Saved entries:
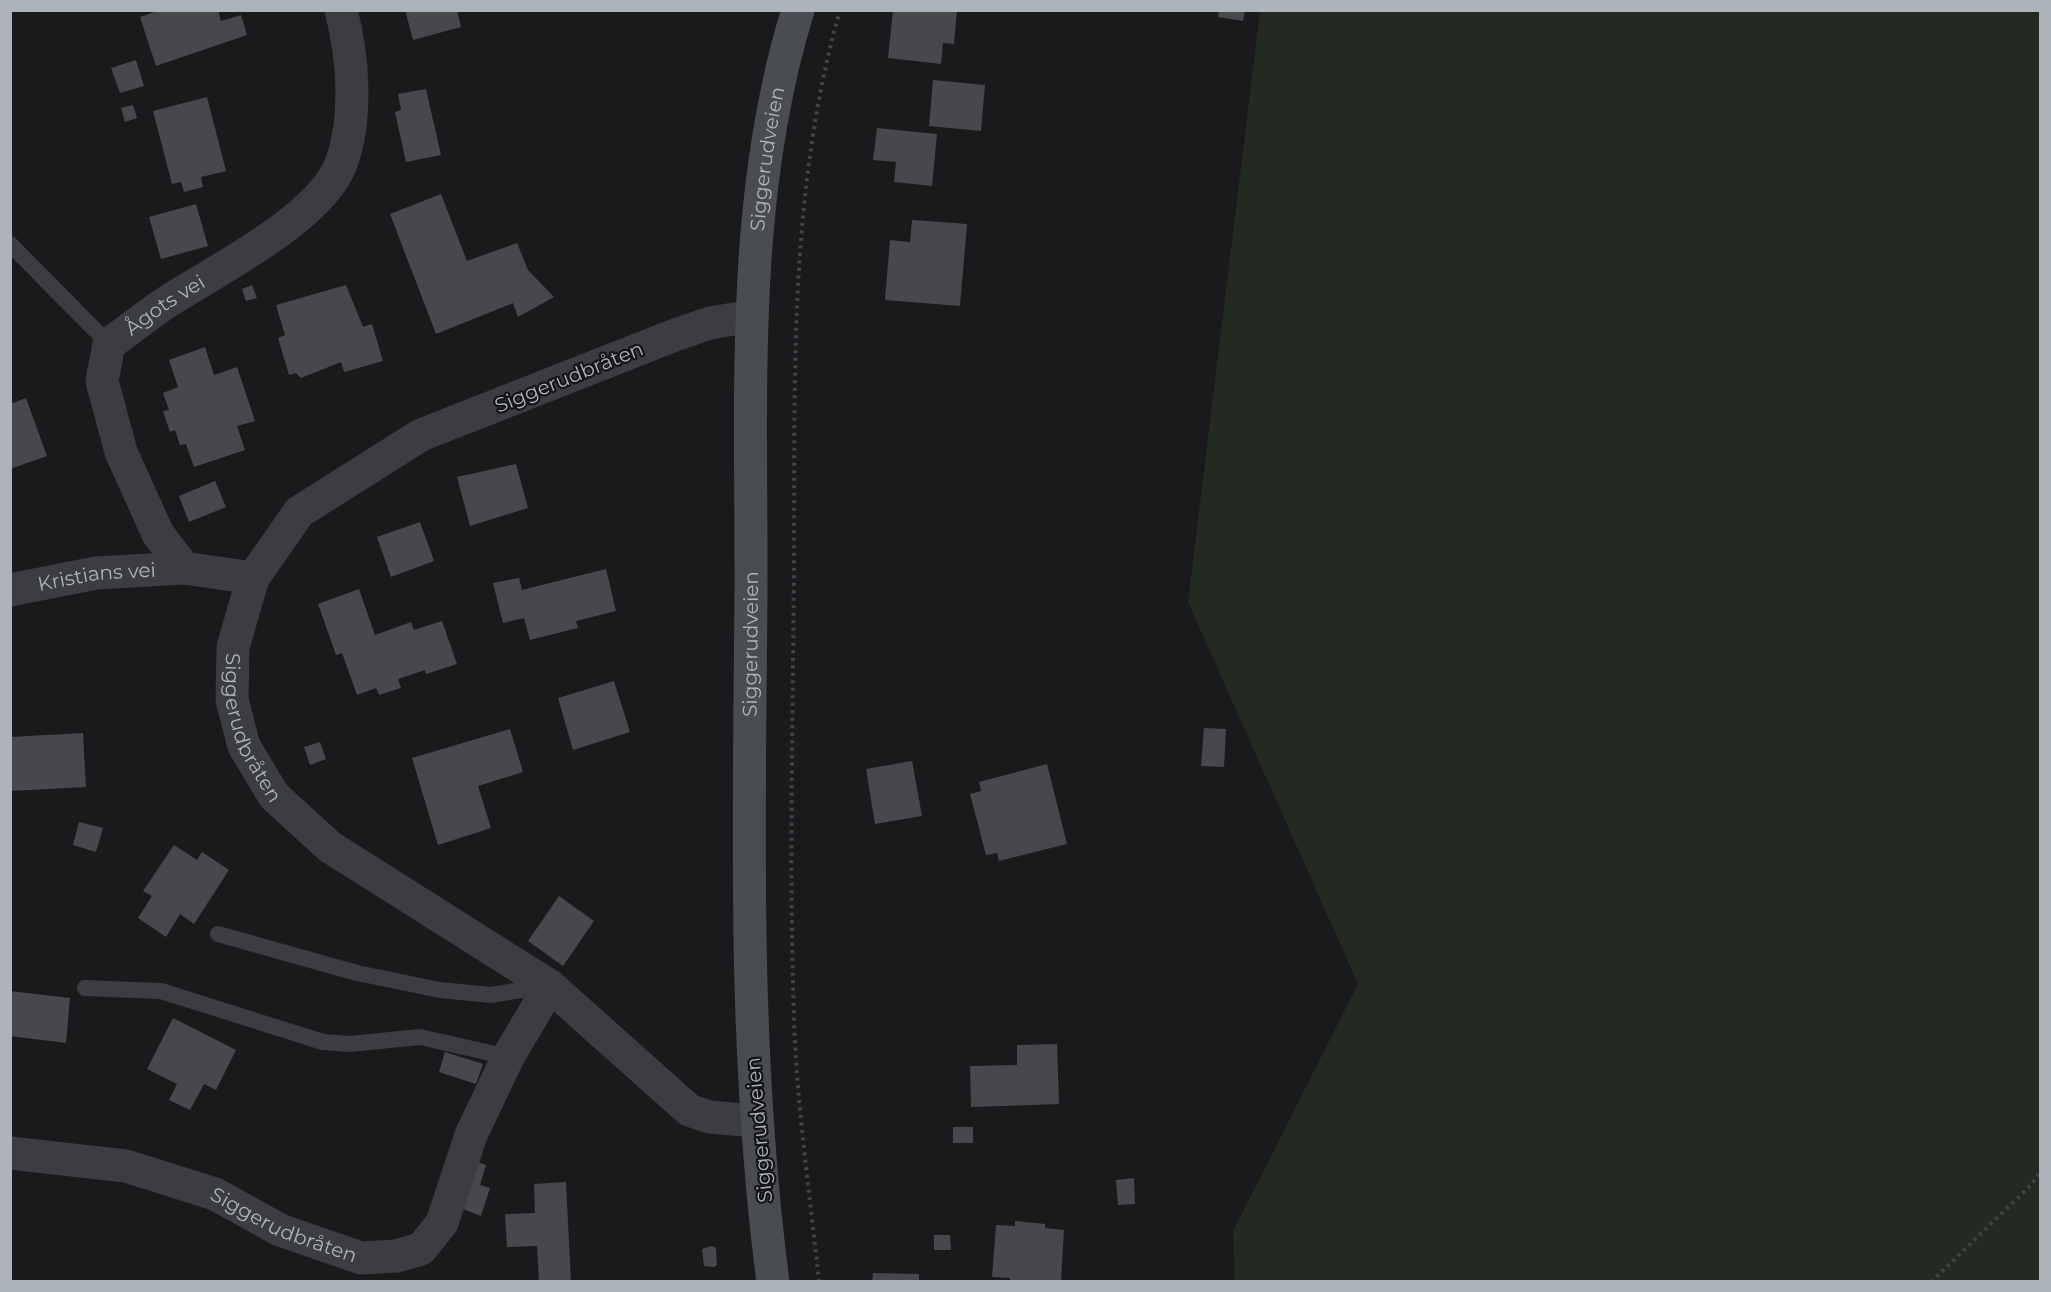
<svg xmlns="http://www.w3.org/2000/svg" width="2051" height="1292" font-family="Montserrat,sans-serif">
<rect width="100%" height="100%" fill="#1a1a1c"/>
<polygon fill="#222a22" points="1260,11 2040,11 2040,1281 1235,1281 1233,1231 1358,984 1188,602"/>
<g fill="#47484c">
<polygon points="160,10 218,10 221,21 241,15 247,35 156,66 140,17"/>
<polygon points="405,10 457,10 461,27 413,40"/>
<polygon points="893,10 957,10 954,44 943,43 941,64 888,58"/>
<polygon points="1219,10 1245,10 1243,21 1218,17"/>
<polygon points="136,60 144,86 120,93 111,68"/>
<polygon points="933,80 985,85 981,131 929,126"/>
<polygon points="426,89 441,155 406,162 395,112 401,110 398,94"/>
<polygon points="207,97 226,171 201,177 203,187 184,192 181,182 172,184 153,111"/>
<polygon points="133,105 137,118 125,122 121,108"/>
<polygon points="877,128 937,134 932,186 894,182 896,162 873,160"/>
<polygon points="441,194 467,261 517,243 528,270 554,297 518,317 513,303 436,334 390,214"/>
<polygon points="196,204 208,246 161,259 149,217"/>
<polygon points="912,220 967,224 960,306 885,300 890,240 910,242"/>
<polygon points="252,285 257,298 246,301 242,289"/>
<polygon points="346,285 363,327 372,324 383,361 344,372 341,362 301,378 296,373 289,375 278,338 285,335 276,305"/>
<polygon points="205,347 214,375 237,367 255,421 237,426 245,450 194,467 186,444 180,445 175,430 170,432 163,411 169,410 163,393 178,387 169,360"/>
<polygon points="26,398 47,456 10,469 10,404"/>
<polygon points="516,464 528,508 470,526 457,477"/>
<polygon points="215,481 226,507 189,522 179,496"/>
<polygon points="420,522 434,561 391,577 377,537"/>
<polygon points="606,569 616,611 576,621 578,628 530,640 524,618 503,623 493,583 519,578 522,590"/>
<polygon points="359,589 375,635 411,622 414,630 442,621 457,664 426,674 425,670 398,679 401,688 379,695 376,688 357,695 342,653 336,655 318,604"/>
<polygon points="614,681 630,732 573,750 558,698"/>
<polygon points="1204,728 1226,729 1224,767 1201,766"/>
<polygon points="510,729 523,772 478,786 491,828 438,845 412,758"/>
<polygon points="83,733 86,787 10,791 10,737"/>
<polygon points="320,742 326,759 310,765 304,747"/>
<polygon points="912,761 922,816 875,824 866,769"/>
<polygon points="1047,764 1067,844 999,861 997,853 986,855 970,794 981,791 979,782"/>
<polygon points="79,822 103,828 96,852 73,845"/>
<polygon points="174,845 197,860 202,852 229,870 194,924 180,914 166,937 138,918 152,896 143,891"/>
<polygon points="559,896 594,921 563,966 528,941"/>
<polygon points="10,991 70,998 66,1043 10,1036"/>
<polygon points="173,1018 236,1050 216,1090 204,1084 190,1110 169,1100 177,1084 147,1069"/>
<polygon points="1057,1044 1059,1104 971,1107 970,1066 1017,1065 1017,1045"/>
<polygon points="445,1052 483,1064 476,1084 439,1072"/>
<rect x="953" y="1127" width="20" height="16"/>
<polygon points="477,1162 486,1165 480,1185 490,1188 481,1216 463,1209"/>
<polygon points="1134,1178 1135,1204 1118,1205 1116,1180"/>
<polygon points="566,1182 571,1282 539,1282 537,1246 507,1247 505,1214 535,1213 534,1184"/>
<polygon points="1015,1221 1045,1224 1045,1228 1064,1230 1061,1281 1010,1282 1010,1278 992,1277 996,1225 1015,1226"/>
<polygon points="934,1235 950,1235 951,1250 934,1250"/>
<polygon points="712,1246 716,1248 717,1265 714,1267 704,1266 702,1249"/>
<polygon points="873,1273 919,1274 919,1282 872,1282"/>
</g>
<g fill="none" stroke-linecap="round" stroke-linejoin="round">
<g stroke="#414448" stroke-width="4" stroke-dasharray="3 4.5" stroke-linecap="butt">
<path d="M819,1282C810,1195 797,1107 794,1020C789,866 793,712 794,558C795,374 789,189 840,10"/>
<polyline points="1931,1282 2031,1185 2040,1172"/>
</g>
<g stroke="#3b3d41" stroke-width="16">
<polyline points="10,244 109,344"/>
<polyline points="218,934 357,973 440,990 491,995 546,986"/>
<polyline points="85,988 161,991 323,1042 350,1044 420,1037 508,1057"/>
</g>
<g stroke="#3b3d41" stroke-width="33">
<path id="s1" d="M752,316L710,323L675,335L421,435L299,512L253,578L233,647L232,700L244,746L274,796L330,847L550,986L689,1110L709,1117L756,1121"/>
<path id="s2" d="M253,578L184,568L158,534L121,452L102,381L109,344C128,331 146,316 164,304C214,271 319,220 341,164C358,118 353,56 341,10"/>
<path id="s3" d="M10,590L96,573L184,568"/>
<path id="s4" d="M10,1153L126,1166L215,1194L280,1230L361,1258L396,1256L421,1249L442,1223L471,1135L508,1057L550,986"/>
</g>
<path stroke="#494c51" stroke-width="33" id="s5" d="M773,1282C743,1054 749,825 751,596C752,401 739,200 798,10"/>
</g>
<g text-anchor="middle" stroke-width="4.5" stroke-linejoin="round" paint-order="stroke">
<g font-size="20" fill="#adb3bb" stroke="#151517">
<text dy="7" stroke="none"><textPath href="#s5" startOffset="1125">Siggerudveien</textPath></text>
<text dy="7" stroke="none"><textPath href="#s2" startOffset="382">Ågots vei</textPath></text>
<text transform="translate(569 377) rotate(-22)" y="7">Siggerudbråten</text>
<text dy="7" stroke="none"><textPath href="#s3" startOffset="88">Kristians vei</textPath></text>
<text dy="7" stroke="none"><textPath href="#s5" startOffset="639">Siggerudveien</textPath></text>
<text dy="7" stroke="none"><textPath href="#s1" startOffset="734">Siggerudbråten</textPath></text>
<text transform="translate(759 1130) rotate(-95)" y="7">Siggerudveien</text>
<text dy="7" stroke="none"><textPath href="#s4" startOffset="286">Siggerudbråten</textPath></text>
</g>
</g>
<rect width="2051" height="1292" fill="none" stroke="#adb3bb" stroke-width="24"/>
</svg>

TASK TO CARRY OUT: What's needed is an exact copy of every entry, free of pictures.

SOLUTION FOR THIS PROBLEM:
<svg xmlns="http://www.w3.org/2000/svg" width="2051" height="1292" font-family="Montserrat,sans-serif">
<rect width="100%" height="100%" fill="#1a1a1c"/>
<polygon fill="#222a22" points="1260,11 2040,11 2040,1281 1235,1281 1233,1231 1358,984 1188,602"/>
<g fill="#47484c">
<polygon points="160,10 218,10 221,21 241,15 247,35 156,66 140,17"/>
<polygon points="405,10 457,10 461,27 413,40"/>
<polygon points="893,10 957,10 954,44 943,43 941,64 888,58"/>
<polygon points="1219,10 1245,10 1243,21 1218,17"/>
<polygon points="136,60 144,86 120,93 111,68"/>
<polygon points="933,80 985,85 981,131 929,126"/>
<polygon points="426,89 441,155 406,162 395,112 401,110 398,94"/>
<polygon points="207,97 226,171 201,177 203,187 184,192 181,182 172,184 153,111"/>
<polygon points="133,105 137,118 125,122 121,108"/>
<polygon points="877,128 937,134 932,186 894,182 896,162 873,160"/>
<polygon points="441,194 467,261 517,243 528,270 554,297 518,317 513,303 436,334 390,214"/>
<polygon points="196,204 208,246 161,259 149,217"/>
<polygon points="912,220 967,224 960,306 885,300 890,240 910,242"/>
<polygon points="252,285 257,298 246,301 242,289"/>
<polygon points="346,285 363,327 372,324 383,361 344,372 341,362 301,378 296,373 289,375 278,338 285,335 276,305"/>
<polygon points="205,347 214,375 237,367 255,421 237,426 245,450 194,467 186,444 180,445 175,430 170,432 163,411 169,410 163,393 178,387 169,360"/>
<polygon points="26,398 47,456 10,469 10,404"/>
<polygon points="516,464 528,508 470,526 457,477"/>
<polygon points="215,481 226,507 189,522 179,496"/>
<polygon points="420,522 434,561 391,577 377,537"/>
<polygon points="606,569 616,611 576,621 578,628 530,640 524,618 503,623 493,583 519,578 522,590"/>
<polygon points="359,589 375,635 411,622 414,630 442,621 457,664 426,674 425,670 398,679 401,688 379,695 376,688 357,695 342,653 336,655 318,604"/>
<polygon points="614,681 630,732 573,750 558,698"/>
<polygon points="1204,728 1226,729 1224,767 1201,766"/>
<polygon points="510,729 523,772 478,786 491,828 438,845 412,758"/>
<polygon points="83,733 86,787 10,791 10,737"/>
<polygon points="320,742 326,759 310,765 304,747"/>
<polygon points="912,761 922,816 875,824 866,769"/>
<polygon points="1047,764 1067,844 999,861 997,853 986,855 970,794 981,791 979,782"/>
<polygon points="79,822 103,828 96,852 73,845"/>
<polygon points="174,845 197,860 202,852 229,870 194,924 180,914 166,937 138,918 152,896 143,891"/>
<polygon points="559,896 594,921 563,966 528,941"/>
<polygon points="10,991 70,998 66,1043 10,1036"/>
<polygon points="173,1018 236,1050 216,1090 204,1084 190,1110 169,1100 177,1084 147,1069"/>
<polygon points="1057,1044 1059,1104 971,1107 970,1066 1017,1065 1017,1045"/>
<polygon points="445,1052 483,1064 476,1084 439,1072"/>
<rect x="953" y="1127" width="20" height="16"/>
<polygon points="477,1162 486,1165 480,1185 490,1188 481,1216 463,1209"/>
<polygon points="1134,1178 1135,1204 1118,1205 1116,1180"/>
<polygon points="566,1182 571,1282 539,1282 537,1246 507,1247 505,1214 535,1213 534,1184"/>
<polygon points="1015,1221 1045,1224 1045,1228 1064,1230 1061,1281 1010,1282 1010,1278 992,1277 996,1225 1015,1226"/>
<polygon points="934,1235 950,1235 951,1250 934,1250"/>
<polygon points="712,1246 716,1248 717,1265 714,1267 704,1266 702,1249"/>
<polygon points="873,1273 919,1274 919,1282 872,1282"/>
</g>
<g fill="none" stroke-linecap="round" stroke-linejoin="round">
<g stroke="#414448" stroke-width="4" stroke-dasharray="3 4.5" stroke-linecap="butt">
<path d="M819,1282C810,1195 797,1107 794,1020C789,866 793,712 794,558C795,374 789,189 840,10"/>
<polyline points="1931,1282 2031,1185 2040,1172"/>
</g>
<g stroke="#3b3d41" stroke-width="16">
<polyline points="10,244 109,344"/>
<polyline points="218,934 357,973 440,990 491,995 546,986"/>
<polyline points="85,988 161,991 323,1042 350,1044 420,1037 508,1057"/>
</g>
<g stroke="#3b3d41" stroke-width="33">
<path id="s1" d="M752,316L710,323L675,335L421,435L299,512L253,578L233,647L232,700L244,746L274,796L330,847L550,986L689,1110L709,1117L756,1121"/>
<path id="s2" d="M253,578L184,568L158,534L121,452L102,381L109,344C128,331 146,316 164,304C214,271 319,220 341,164C358,118 353,56 341,10"/>
<path id="s3" d="M10,590L96,573L184,568"/>
<path id="s4" d="M10,1153L126,1166L215,1194L280,1230L361,1258L396,1256L421,1249L442,1223L471,1135L508,1057L550,986"/>
</g>
<path stroke="#494c51" stroke-width="33" id="s5" d="M773,1282C743,1054 749,825 751,596C752,401 739,200 798,10"/>
</g>
<g text-anchor="middle" stroke-width="4.5" stroke-linejoin="round" paint-order="stroke">
<g font-size="20" fill="#adb3bb" stroke="#151517">
<text dy="7" stroke="none"><textPath href="#s5" startOffset="1125">Siggerudveien</textPath></text>
<text dy="7" stroke="none"><textPath href="#s2" startOffset="382">Ågots vei</textPath></text>
<text transform="translate(569 377) rotate(-22)" y="7">Siggerudbråten</text>
<text dy="7" stroke="none"><textPath href="#s3" startOffset="88">Kristians vei</textPath></text>
<text dy="7" stroke="none"><textPath href="#s5" startOffset="639">Siggerudveien</textPath></text>
<text dy="7" stroke="none"><textPath href="#s1" startOffset="734">Siggerudbråten</textPath></text>
<text transform="translate(759 1130) rotate(-95)" y="7">Siggerudveien</text>
<text dy="7" stroke="none"><textPath href="#s4" startOffset="286">Siggerudbråten</textPath></text>
</g>
</g>
<rect width="2051" height="1292" fill="none" stroke="#adb3bb" stroke-width="24"/>
</svg>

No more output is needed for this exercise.